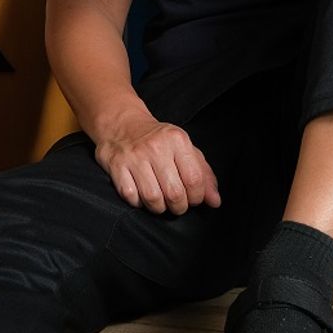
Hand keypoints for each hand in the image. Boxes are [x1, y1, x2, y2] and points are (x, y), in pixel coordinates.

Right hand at [95, 115, 222, 214]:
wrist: (123, 124)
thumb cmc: (158, 140)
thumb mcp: (185, 149)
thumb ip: (204, 174)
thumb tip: (215, 201)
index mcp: (177, 140)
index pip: (194, 180)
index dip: (197, 197)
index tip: (193, 198)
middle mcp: (156, 147)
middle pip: (175, 193)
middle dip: (179, 206)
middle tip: (177, 203)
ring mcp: (135, 157)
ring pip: (152, 198)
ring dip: (159, 208)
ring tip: (161, 202)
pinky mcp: (117, 165)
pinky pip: (131, 196)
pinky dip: (138, 202)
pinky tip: (141, 195)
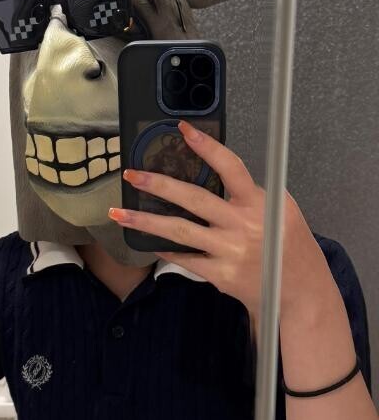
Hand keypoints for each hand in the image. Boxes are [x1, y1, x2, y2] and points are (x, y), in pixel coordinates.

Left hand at [108, 120, 334, 323]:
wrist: (300, 290)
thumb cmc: (288, 245)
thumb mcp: (279, 210)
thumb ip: (249, 193)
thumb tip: (212, 170)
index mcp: (260, 202)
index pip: (231, 167)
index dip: (207, 147)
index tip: (183, 129)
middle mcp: (243, 224)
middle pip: (193, 198)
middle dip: (158, 184)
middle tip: (131, 174)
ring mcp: (230, 250)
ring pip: (179, 231)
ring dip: (145, 221)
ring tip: (119, 213)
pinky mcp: (221, 274)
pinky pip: (185, 258)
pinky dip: (165, 249)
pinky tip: (147, 241)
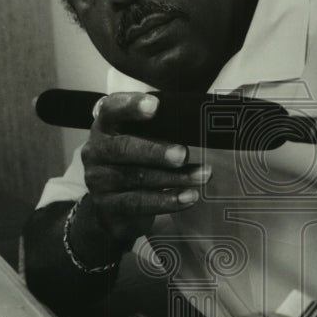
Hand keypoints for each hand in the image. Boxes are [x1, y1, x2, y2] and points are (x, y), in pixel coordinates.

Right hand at [72, 92, 210, 254]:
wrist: (111, 211)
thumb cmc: (136, 164)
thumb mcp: (142, 140)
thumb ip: (167, 124)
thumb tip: (220, 106)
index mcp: (105, 127)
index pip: (111, 109)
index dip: (130, 105)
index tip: (155, 105)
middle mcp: (96, 151)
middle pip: (123, 148)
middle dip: (156, 150)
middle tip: (183, 154)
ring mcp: (98, 180)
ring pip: (137, 177)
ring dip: (174, 178)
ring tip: (203, 175)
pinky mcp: (107, 207)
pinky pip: (138, 203)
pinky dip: (167, 201)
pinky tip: (190, 197)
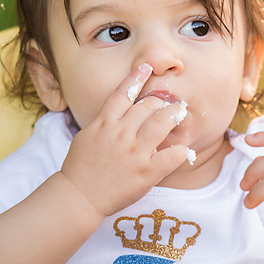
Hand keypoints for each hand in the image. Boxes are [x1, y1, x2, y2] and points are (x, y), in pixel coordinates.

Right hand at [60, 63, 190, 218]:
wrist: (78, 196)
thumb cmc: (80, 167)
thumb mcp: (87, 136)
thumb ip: (105, 123)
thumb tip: (120, 112)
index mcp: (104, 123)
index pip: (123, 93)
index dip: (136, 78)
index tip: (147, 67)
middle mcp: (121, 133)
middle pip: (148, 106)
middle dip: (160, 102)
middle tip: (168, 104)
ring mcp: (135, 152)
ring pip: (162, 123)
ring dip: (173, 115)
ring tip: (179, 113)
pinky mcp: (146, 172)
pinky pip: (171, 156)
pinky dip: (181, 151)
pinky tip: (185, 150)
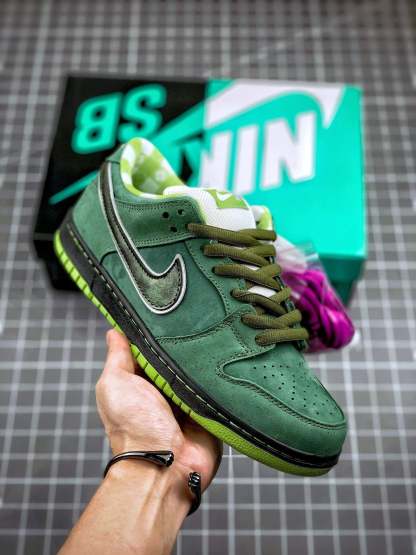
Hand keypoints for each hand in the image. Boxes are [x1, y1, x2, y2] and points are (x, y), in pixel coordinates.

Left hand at [96, 329, 221, 492]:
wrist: (165, 467)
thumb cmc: (133, 428)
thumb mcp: (115, 384)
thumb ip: (117, 358)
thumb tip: (113, 331)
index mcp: (142, 381)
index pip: (152, 347)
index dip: (158, 330)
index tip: (168, 307)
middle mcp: (166, 388)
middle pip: (178, 356)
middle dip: (185, 342)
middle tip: (197, 317)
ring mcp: (189, 398)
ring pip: (200, 368)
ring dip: (205, 358)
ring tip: (215, 334)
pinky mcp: (210, 408)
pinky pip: (218, 386)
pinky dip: (221, 376)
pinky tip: (226, 358)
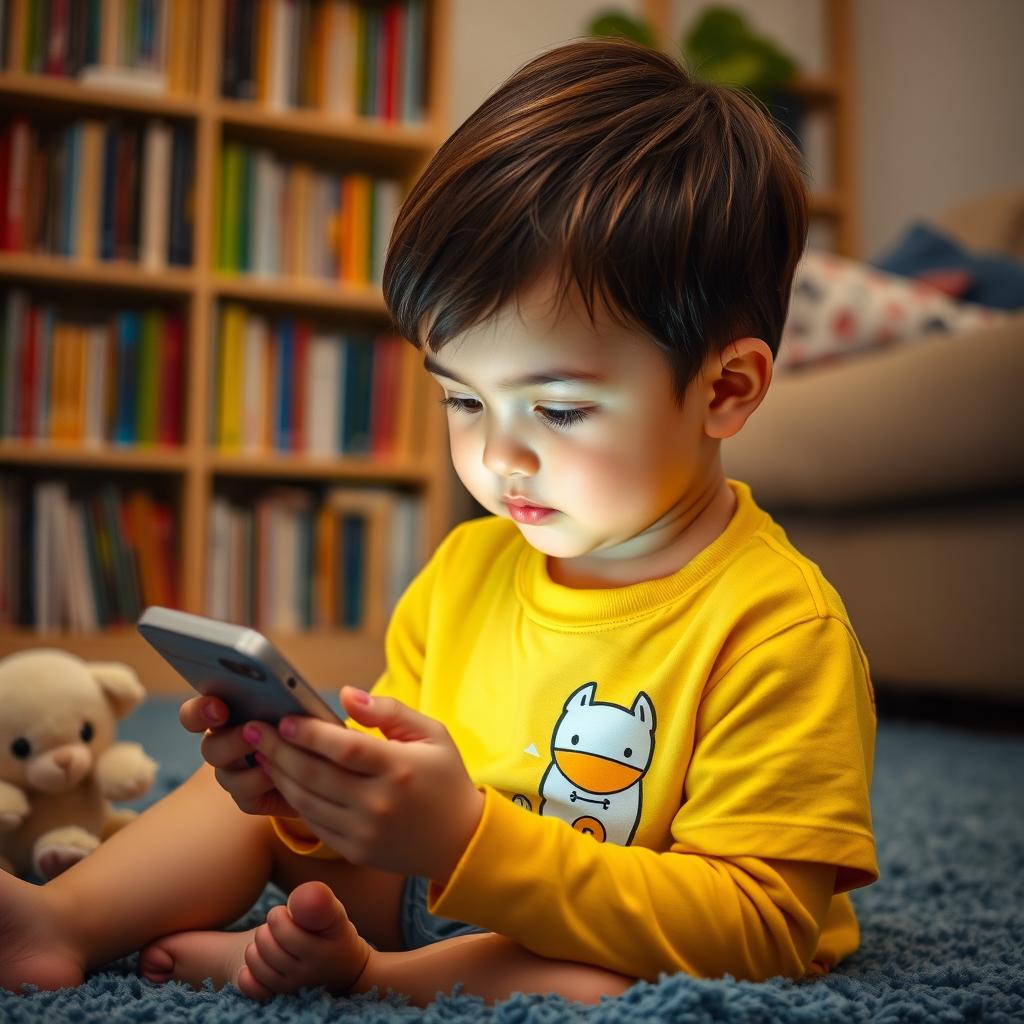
——
Both end lines included, restate word for word the lines above from the line with "thumb cmc: (136, 164)" to the line with "ring tip: (203, 175)", and nothing else.

# EXERCISE RESULT
thumb cmc: (136, 164)
thumb mcp: (142, 140)
thumb ip: (167, 124)
thumb tip: (220, 106)
index mcp: (105, 127)
index pip: (111, 109)
index dip: (130, 105)
index tip: (155, 105)
middle mcp: (96, 151)
middle pip: (123, 148)
middle dip: (156, 150)
middle tip: (183, 154)
ring mcp: (98, 180)
ring pip: (137, 177)
ring dip: (174, 178)
ring tip: (203, 175)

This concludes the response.